= Sudbury Outdoor Adventure Reels Film Festival =

The Sudbury Outdoor Adventure Reels Film Festival is an annual film festival, launched in Greater Sudbury, Ontario in 2021. A partnership of the Sudbury Indie Cinema Co-op and Laurentian University's program in outdoor adventure leadership, the festival presents a selection of local and international films on outdoor and wilderness adventure and travel.

==History==
The festival was launched after the Banff Mountain Film Festival, whose annual national touring circuit of films about outdoor sport and adventure had included a stop at Laurentian University for many years, cancelled its 2020 tour due to the COVID-19 pandemic in Canada.
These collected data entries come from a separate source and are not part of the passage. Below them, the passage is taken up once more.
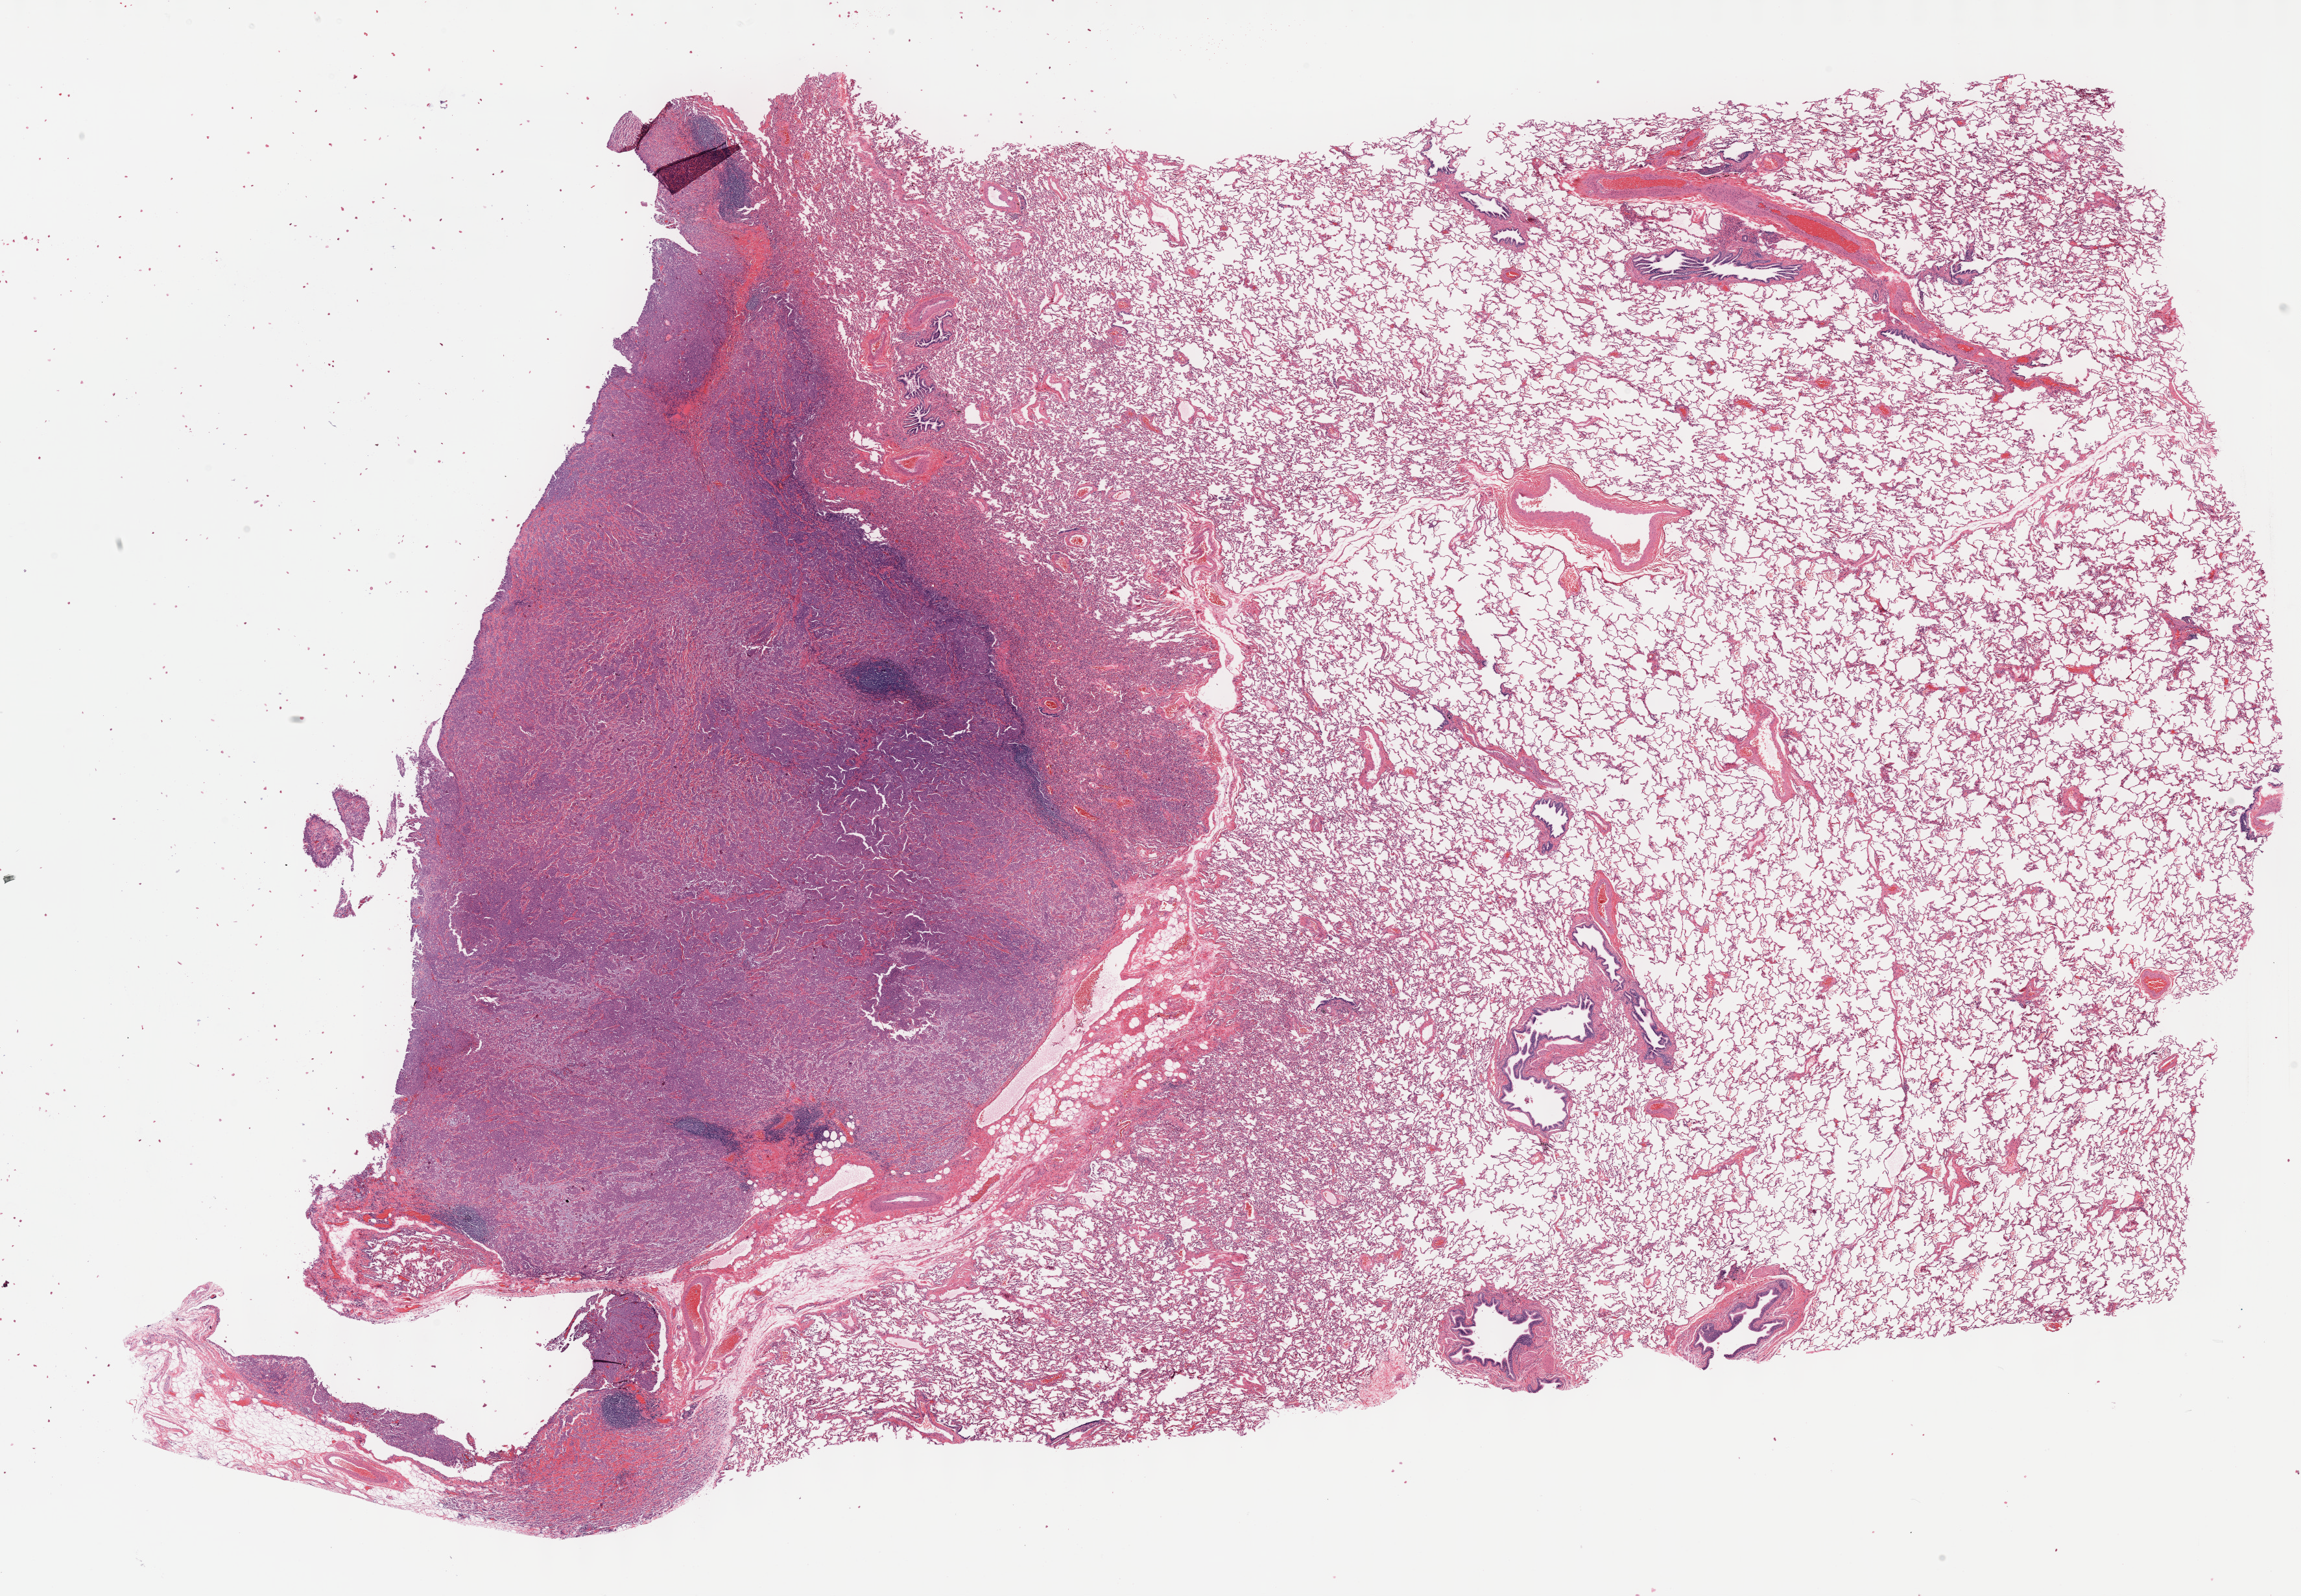
H&E-stained whole-slide image, shown as a low-resolution overview of the whole scanned area (about 28.7 x 19.9 mm); formalin-fixed paraffin-embedded (FFPE) diagnostic section; sample: primary tumour, mesothelium. Patient: male, age at initial diagnosis 36 years.
Histologic diagnosis: Epithelioid mesothelioma, malignant (pleura, NOS).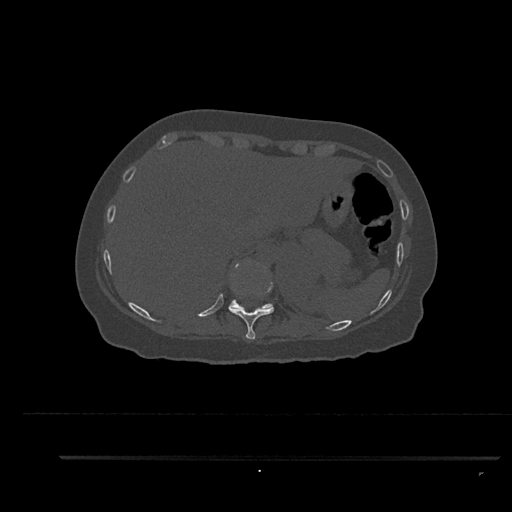
CT including the spine, one axial slice. Slice 347 of 797 in the series (ordered by position). Reconstruction kernel Br40s/3. 120 kVp. Bone window (W 1800 / L 400 HU). 512 × 512 image matrix, field of view 408 × 408 mm. Patient: female, 44 years. From the clinical record (not read from this slice): primary cancer: renal; vertebrae with lytic lesions (as recorded): L1.
Structures marked on this image (semi-automatically segmented with operator editing):
- T10 vertebra: bounding box (x1, y1, x2, y2) in pixels: (228, 261, 274, 340)
- T11 vertebra: (229, 263, 274, 310)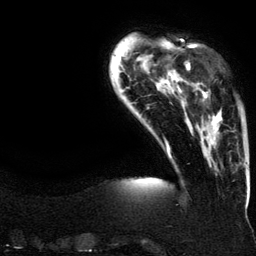
Breast MRI (dynamic contrast-enhanced), one axial slice. Slice 27 of 134 in the series (ordered by position). Cropped to one breast. Dynamic contrast-enhanced series, time point 2 of 6 at this slice position (early post-contrast). 3 T. TE 4.2 ms, TR 7.9 ms. 1.2 mm slice thickness. 256 × 256 image matrix. Female patient.
Structures marked on this image (semi-automatic segmentation, software-assisted and operator-edited):
- enhancing-tissue mask used for the functional tumour volume (all voxels passing the contrast-enhancement thresholds inside the analysis volume; usually the tumour): box from (x=188, y=62) to (x=223, y=145) px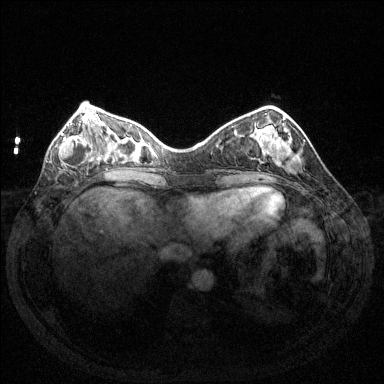
Breast MRI (dynamic contrast-enhanced), one axial slice; slice 44 of 144 in the series (ordered by position); dynamic contrast-enhanced series, time point 2 of 6 at this slice position (early post-contrast); 1.5 T; TE 1.6 ms, TR 4.6 ms; 384 × 384 image matrix, field of view 350 × 350 mm. Female patient.
Annotated regions visible in this slice (semi-automatic segmentation, software-assisted and operator-edited):
- enhancing-tissue mask used for the functional tumour volume (all voxels passing the contrast-enhancement thresholds inside the analysis volume; usually the tumour): bounding box [x1, y1, x2, y2] px = [59, 125, 95, 167]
In response, ADVL coordinator Jim Little contacted the Sudbury Indie Cinema Coop to collaborate on launching their own new festival; Sudbury Indie Cinema director Beth Mairs had also previously been the owner of Wild Women Expeditions, an operator of outdoor adventure tourism programs for women.

The inaugural festival had originally been planned for early 2021, although its launch was ultimately delayed until October. Films screened at the inaugural edition included The Wall of Shadows, Home: The Outward Journey Inward, Cholitas, On Falling, North of Nightfall, Bear-Like and The Rescue, as well as a program of short films.